» EXERCISE REQUIREMENTS
For each item, rewrite the text read from the picture with every occurrence of "brosses" replaced by "éponges" and all other wording unchanged. Leave the pictures out of the answer.
*** GIVEN RECORDS Section Begins ***
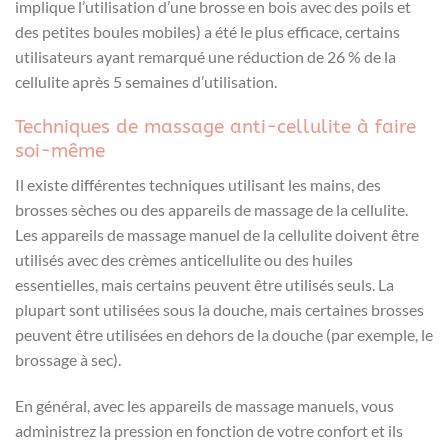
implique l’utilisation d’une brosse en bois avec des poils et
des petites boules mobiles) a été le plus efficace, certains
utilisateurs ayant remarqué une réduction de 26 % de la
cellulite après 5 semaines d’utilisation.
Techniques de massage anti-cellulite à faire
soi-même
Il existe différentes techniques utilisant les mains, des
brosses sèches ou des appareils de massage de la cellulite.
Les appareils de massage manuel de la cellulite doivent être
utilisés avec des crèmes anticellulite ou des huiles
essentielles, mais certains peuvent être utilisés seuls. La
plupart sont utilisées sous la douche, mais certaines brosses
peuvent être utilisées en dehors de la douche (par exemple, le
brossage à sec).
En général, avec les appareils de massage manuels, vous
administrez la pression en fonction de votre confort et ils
*** GIVEN RECORDS Section Ends ***
» SOLUTION FOR THIS EXERCISE
implique l’utilisation d’une brosse en bois avec des poils et
des petites boules mobiles) a été le plus efficace, certains
utilisateurs ayant remarqué une réduction de 26 % de la
cellulite après 5 semaines d’utilisation.
Techniques de massage anti-cellulite à faire
soi-même
Il existe différentes techniques utilisant les mains, des
éponges sèches ou des appareils de massage de la cellulite.
Les appareils de massage manuel de la cellulite doivent être
utilisés avec des crèmes anticellulite ou des huiles
essentielles, mais certains peuvent être utilisés seuls. La
plupart sont utilisées sous la douche, mais certaines éponges
peuvent être utilisées en dehors de la douche (par exemple, le
brossage à sec).
En général, avec les appareils de massage manuels, vous
administrez la pression en fonction de votre confort et ils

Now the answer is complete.